Craig was a great guy. It sucks that he passed away the way he did because he was always so careful with that type of stuff. Sure you can say that he died doing what he loved, but still… Craig had a lot more surfing and snowboarding to do! He was good dude, really mellow, life was a big adventure to him. He loved messing with us younger guys back in the day. I remember driving somewhere with the Burton team. We were in a big passenger van. I was in the back seat sleeping – I was out cold, sleeping with my mouth open. I woke up choking to find Craig pouring Gatorade down my throat. It was pretty Funny.
Are you stoked that you were doing crails way back in the day for a laugh, and now because of the way snowboarding’s gone you have to have one in your pipe run or you’re not cool?
Backside crails right? Yeah it’s pretty cool that kids still like that trick. You got to admit, it’s a pretty dope looking trick if you do it right!
Did you ever want to do a Nancy Kerrigan style attack on Terje’s knees?
Not at all, Terje and I were good friends. We roomed together at a lot at contests. We use to hang out all the time, get food, drink booze… good times.
Which was your favourite pro model?
Either my Burton Cruzer model or my Burton Craps Table model.
What was the Fish graphic all about?
The Fish Board was my very first pro model and the idea behind that board was that I was from Vermont.
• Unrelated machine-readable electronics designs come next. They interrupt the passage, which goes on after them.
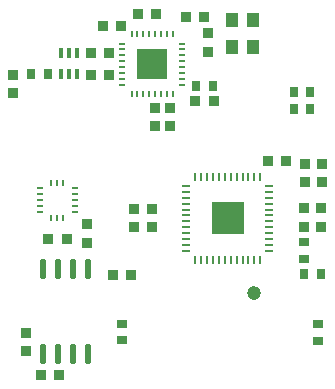
<source format=gtp>
%FSLAX25Y25*%
%MOIN*%
G70*
G01*
G75*
G04 Layer_Color=8421504*
%ADD10O,0.02559X0.00984*%
%ADD11O,0.00984X0.02559*%
%ADD12R,0.13780X0.13780*%
%ADD13R,0.00984X0.02150*%
%ADD14R,0.02150X0.00984*%
%ADD15C,0.02953*%
%ADD16R,0.04331X0.05118*%
%ADD17R,0.03740X0.03543*%
%ADD18R,0.03543X0.03150*%
%ADD19R,0.03543X0.03740*%
%ADD20R,0.03150X0.03543*%
%ADD21O,0.02362X0.07284*%
%ADD22R,0.01378X0.03937*%
%ADD23O,0.03465X0.01102*%
%ADD24O,0.01102X0.03465*%
%ADD25R,0.20866X0.20866*%
%ADD26C,0.04700*%
%ADD27C,0.01000*%
%ADD28C,0.00600*%
%ADD29C,0.01640*%
%ADD30C,0.01200*%
%ADD31C,0.00800*%
%ADD32C,0.02000*%
%ADD33C,0.01100*%
%ADD34C,0.01500*%
%ADD35O,0.09843X0.10827*%
%ADD36C,0.12500*%
%ADD37C,0.10000*%
%ADD38C,0.02200*%
%ADD39C,0.02598*%
%ADD40C,0.05000*%
%ADD41C,0.09200*%
%ADD42C,0.06000*%
%ADD43C,0.14900*%
%ADD44C,0.12400*%
%ADD45C,0.03200*%
%ADD46C,0.04600*%
%ADD47R,0.03490X0.23475*%
%ADD48R,0.02800X0.02500*%
%ADD49R,0.02700X0.04700*%
%ADD50R,0.04600X0.05300*%
%ADD51R,0.05500X0.02400*%
%ADD52R,0.02400X0.05200*%
%ADD53R,0.05400X0.02500*%
%ADD54R,0.14173X0.14173*%
%ADD55C,0.09487*%
%ADD56C,0.03699*%
%ADD57C,0.05200*%
%ADD58R,0.05906X0.07480*%
%ADD59R,0.01181X0.06299*%
%ADD60O,0.01181X0.03150*%
%ADD61O,0.01181X0.04724*%
%ADD62O,0.03150X0.01181*%
%ADD63R,0.08661X0.12598*%
%ADD64O,0.08268X0.02362*%
%ADD65R,0.05118X0.03150*%
%ADD66R,0.11811X0.08268*%
%ADD67R,0.08268X0.03937*%
%ADD68R,0.03347X0.03543*%
%ADD69R,0.01772X0.01969*%
%ADD70C,0.02500*%
%ADD71C,0.00984*%
%ADD72C,0.02362*%
%ADD73C,0.00787*%
%ADD74O,0.02159X0.00584*%
%ADD75O,0.00584X0.02159*%
%ADD76R,0.09843X0.09843*%
%ADD77R,0.00684X0.01850*%
%ADD78R,0.01850X0.00684*%
%ADD79R,0.04131X0.04918*%
%ADD80R,0.03540X0.03343*%
%ADD81R,0.03343X0.02950*%
%ADD82R,0.03343X0.03540*%
%ADD83R,0.02950X0.03343*%
%ADD84O,0.02162X0.07084*%
%ADD85R,0.01178X0.03737*%
%ADD86O,0.03065X0.00702*%
%ADD87O,0.00702X0.03065*%
%ADD88R,0.10866X0.10866*%
D26*
X84000Y47000D02*
D03*
D74*
X40159Y130290D02*
D03*
Y128321D02*
D03*
Y126353D02*
D03*
Y124384D02*
D03*
Y122416D02*
D03*
Y120447D02*
D03*
Y118479D02*
D03*
Y116510D02*
D03*
X60041D02*
D03*
Y118479D02*
D03*
Y120447D02*
D03*
Y122416D02*
D03*
Y124384D02*
D03*
Y126353D02*
D03*
Y128321D02*
D03*
Y130290D02*
D03*
D75*
X43210Y113459D02*
D03*
X45179D02*
D03*
X47147D02*
D03*
X49116D02*
D03*
X51084D02*
D03*
X53053D02*
D03*
X55021D02*
D03*
X56990D02*
D03*
Y133341D02*
D03*
X55021D02*
D03*
X53053D02*
D03*
X51084D02*
D03*
X49116D02*
D03*
X47147D02*
D03*
X45179D02*
D03*
X43210D02*
D03*
D76*
X50100Y123400D02*
D03*
D77*
X20458Y72301D02*
D03*
X18489D02*
D03*
X16521D02*
D03*
Y83899D02*
D03*
X18489D02*
D03*
X20458D02*
D03*
D78*
X12690Y74163D02*
D03*
Y76131D02*
D03*
Y78100D02*
D03*
Y80068D02*
D03*
Y82037D02*
D03*
X24288D02*
D03*
Y80068D02*
D03*
Y78100D02*
D03*
Y76131D02*
D03*
Y74163D02*
D03*
D79*
X83700Y138100D02*
D03*
X76613D02*
D03*
X83700Y129045D02*
D03*
X76613D02*
D03*
D80*
X43151Y53000D02*
D03*
X37049D02*
D03*
X15449Y65300D02*
D03*
X21551D02*
D03*
X70551Y111100D02*
D03*
X64449D02*
D03*
X35651Y119900D02*
D03*
X29549D02*
D03*
X35651Y127100D02*
D03*
X29549D02*
D03*
X12949Y19900D02*
D03*
X19051D02*
D03*
X39670Y136200D02*
D03*
X33568D02*
D03*
X45349Y140100D02*
D03*
X51451D02*
D03*
X67351Y139200D02*
D03*
X61249D02*
D03*
X94651Y91200D02*
D03*
X88549D02*
D03*
D81*
X40200Y36856D02*
D03*
Y31344D02*
D03*
X100600Y58544D02*
D03*
Y64056D02*
D03*
X105400Y31244D02*
D03*
Y36756D02*
D03*
D82*
X28400Y63898D02*
D03*
Y70000D02*
D03*
X56200Y102649D02*
D03*
Y108751D02*
D03*
X51200D02*
D03*
Y102649D02*
D03*
X3700Y119951D02*
D03*
Y113849D02*
D03*
X68800Y127549D02*
D03*
Y133651D02*
D03*
X101200Y84149D02*
D03*
Y90251D02*
D03*
X106700D02*
D03*
Y84149D02*
D03*
X100600Y69249D02*
D03*
Y75351D02*
D03*
X106400Y69249D02*
D03*
Y75351D02*
D03*
X49900Y75151D02*
D03*
Y69049D02*
D03*
X44100Y69098D02*
D03*
Y75200D02*
D03*
X7900Y27749D02*
D03*
Y33851D02*
D03*
D83*
X100744Y53600D02*
D03*
X106256D02*
D03*
X9744Y120000D02*
D03*
X15256D02*
D03*
X64844Y116300D02*
D03*
X70356D02*
D03*
X102756Y108400D02*
D03*
X97244D02*
D03*
X102756Y114000D02*
D03*
X97244D02*
D03*
D84*
X28700Y55073D02*
D03*
X23700D02*
D03*
X18700D02*
D03*
X13700D02*
D03*
X28700Y26727D02*
D03*
X23700D02*
D03*
X18700D02*
D03*
X13700D02*
D03*
D85*
X19841Y120157D02*
D03*
X22400D02*
D03*
X24959D02*
D03*
Y127243D02*
D03*
X22400D02*
D03*
X19841D02*
D03*
D86*
X89079Y61173D02*
D03*
Y63142D02*
D03*
Y65110D02*
D03*
Y67079D02*
D03*
Y69047D02*
D03*
Y71016D02*
D03*
Y72984D02*
D03*
Y74953D02*
D03*
Y76921D02*
D03*
Y78890D02*
D03*
Y80858D02*
D03*
Y82827D02*
D03*
X61520D02*
D03*
Y80858D02*
D03*
Y78890D02*
D03*
Y76921D02*
D03*
Y74953D02*
D03*
Y72984D02*
D03*
Y71016D02*
D03*
Y69047D02*
D03*
Y67079D02*
D03*
Y65110D02*
D03*
Y63142D02*
D03*
Y61173D02*
D03*
D87*
X86127Y85780D02*
D03*
X84158D02*
D03*
X82190D02*
D03*
X80221D02*
D03*
X78253D02*
D03*
X76284D02*
D03*
X74316D02*
D03*
X72347D02*
D03*
X70379D02*
D03*
X68410D02*
D03*
X66442D02*
D03*
X64473D02*
D03*
Y58220D02*
D03*
X66442D02*
D03*
X68410D02*
D03*
X70379D02*
D03*
X72347D02*
D03*
X74316D02*
D03*
X76284D02*
D03*
X78253D02*
D03*
X80221D02*
D03*
X82190D02*
D03*
X84158D02*
D03*
X86127D02*
D03*
D88*
X75300Y72000D02*
D03*
M02*

</source>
Vermont has a lot of hunting and fishing – and there are lots of rednecks – so I decided to do the fish!
Do you still have every one of your pro decks in a wrapper?
Yes I think so… can’t remember where I put them though! But I always tried to keep one or two of each board.
You ever get pissed off with baseless bindings and think, ‘Why the fuck does my fuckin’ pro model have to have them?’
Have you ever been to Britain?
Hmm… I can’t remember? I think I went through there once when I was in Europe snowboarding. I think it was raining!
Sounds about right. Are you embarrassed of the snowboarding fashions now? Those stupid long tees are ridiculous!
I like most of the new outerwear, but I’m not too into this new 1980’s tight pants rocker shit. But hey, styles always need to change I guess. And ye, the long tees are pretty fuckin gay.
Do you miss it, snowboarding?
Yes and no. I rode for many years and did what I wanted with snowboarding at the time. It’s time for the next chapter – time to do some different things, y’know.
Do you find yourself only riding ‘perfect’ days because you’ve done so much riding in your lifetime?
Yep! How’d you know that?
How close do you follow the current scene, and which pros do you admire these days?
I judge a few big contests every winter – the X-Games and a few others – so I’m still up on everything. My favorite rider is probably Travis Rice. The kid can ride any kind of terrain very well!
Do you like Shaun White?
Yeah, Shaun is a good kid. I remember helping him learn tricks up in Mt. Hood in the early 90’s. Now look at him! I’m stoked for him and all his success.
What was the best thing you ever did on a snowboard?
Probably getting first overall out of all the World Cup halfpipe’s in 1991 and earning a World Champion Halfpipe title.
Can you still cut it in the pipe?
Sure, but I just do big straight airs now. There’s no need for spinning if you don’t compete anymore, haha!